**作業の指示 1**
本文によると、TOEIC対策の全寮制予備校があるのはなぜですか。一、二文で説明してください。
**作業の指示 2**
本文から、「またTOEIC対策の全寮制予」から「が上限を超えると退学になる。」までを、両方の語句も含めてそのまま書き写して返してください。
┌─ 本文
通常の4年制大学卒業者を対象にした4年制の専門大学院だが、ロースクールと同じように、大学を卒業して就職に失敗した人や、就職しても転職を考える人が受けることが多い。
またTOEIC対策の全寮制予備校もある。サムスン、ヒュンダイ、LGなどの大手ではTOEICスコアが入社基準の一つとなっているためだ。
京畿道にある全寮制のTOEIC予備校では、朝8時に授業が始まる前に携帯電話を預ける。それから学校側が定めたスケジュールに沿って夜の11時まで勉強する。
規則も厳しい。この予備校では「飲酒禁止」「恋愛禁止」で、発覚すると罰金をはらわされ、退学させられる。
塾生同士が親しくなるのを防ぐために、名前でなく「○○番予備校生」と番号で呼ぶ。
夏の間、この予備校で勉強したカン(25)はこう語る。
薬学大学の受験に備える予備校では「授業中の男女の同席」も禁止されており、破ると罰則点数が科せられる。罰則点がつくと「罰則チョッキ」を着て1週間生活し、保護者に通告される。点数が上限を超えると退学になる。
予備校生のイ(25)は女性と同席したという理由で、1週間「規則をきちんと守ろう」と書かれた罰則チョッキを着て生活した。
http://www.excite.co.jp/News/chn_soc/20170219/Recordchina_20170219008.html
韓国に過去最悪の就職氷河期到来、「日本との比較で一層悲惨」と韓国紙
レコードチャイナ 2017年2月19日
朝鮮日報は「今月卒業を控えたソウル市の私大(4年制)史学科の学生40人余りのうち、就職が決まったのはわずか10人足らずだ。大学院進学者を除いても卒業予定者の半分以上が卒業と同時に『ニート』に陥る状況だ」」と紹介。同学科を卒業予定の女子学生の「入学したころから『就職は容易ではない』と聞かされていたが、それでも当時は先輩たちが卒業前に何とか就職に成功していた。卒業したらすぐに失業者になると思うとめまいがする」との声を伝えている。」
「昨年の日本の大学新卒者の就職率は97.3%、高卒者も97.7%に達したことに触れ、「日本もいわゆる『失われた20年』の期間中は若者の就職難に苦しんだが、現在日本では新卒者たちが就職先をえり好みするのが普通」と言及」
上記のように入学時に予定していた大卒としての就職出来なかった数は大変な数ですから、多くの若者が法令違反でも雇ってくれれば働くしかない・厳しい労働環境を表しています。
外資系や大手は法令違反出来ないので、中小商店主(個人商店などは)が最低賃金より安い賃金で雇えると言う事実上の中小優遇策です。
中国でも先進国並みの厳しい環境や保健衛生規制をしていても民族系は守らなくとも大目に見られる・・外資系はドシドシ摘発されるなどの差別政策が行なわれているのと同じです。
└─
┌─ データの部
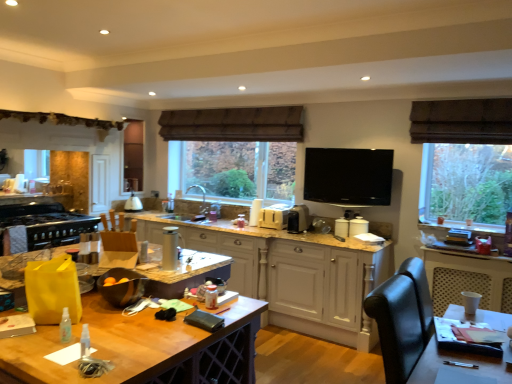
Image resolution: width=512 pixels, height=384 pixels. I want to click on free space to the left of satin silver toaster at center, marked as the second appliance in a right-to-left arrangement, so click(277, 230).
└─
**回答 1**
サムスン、ヒュンダイ、LGなどの大手企業では、TOEICのスコアが入社基準の一つになっているからです。

**回答 2**
またTOEIC対策の全寮制予備校もある。サムスン、ヒュンダイ、LGなどの大手ではTOEICスコアが入社基準の一つとなっているためだ。
京畿道にある全寮制のTOEIC予備校では、朝8時に授業が始まる前に携帯電話を預ける。それから学校側が定めたスケジュールに沿って夜の11時まで勉強する。
規則も厳しい。この予備校では「飲酒禁止」「恋愛禁止」で、発覚すると罰金をはらわされ、退学させられる。
塾生同士が親しくなるのを防ぐために、名前でなく「○○番予備校生」と番号で呼ぶ。
夏の間、この予備校で勉強したカン(25)はこう語る。
薬学大学の受験に備える予備校では「授業中の男女の同席」も禁止されており、破ると罰則点数が科せられる。罰則点がつくと「罰則チョッキ」を着て1週間生活し、保護者に通告される。点数が上限を超えると退学になる。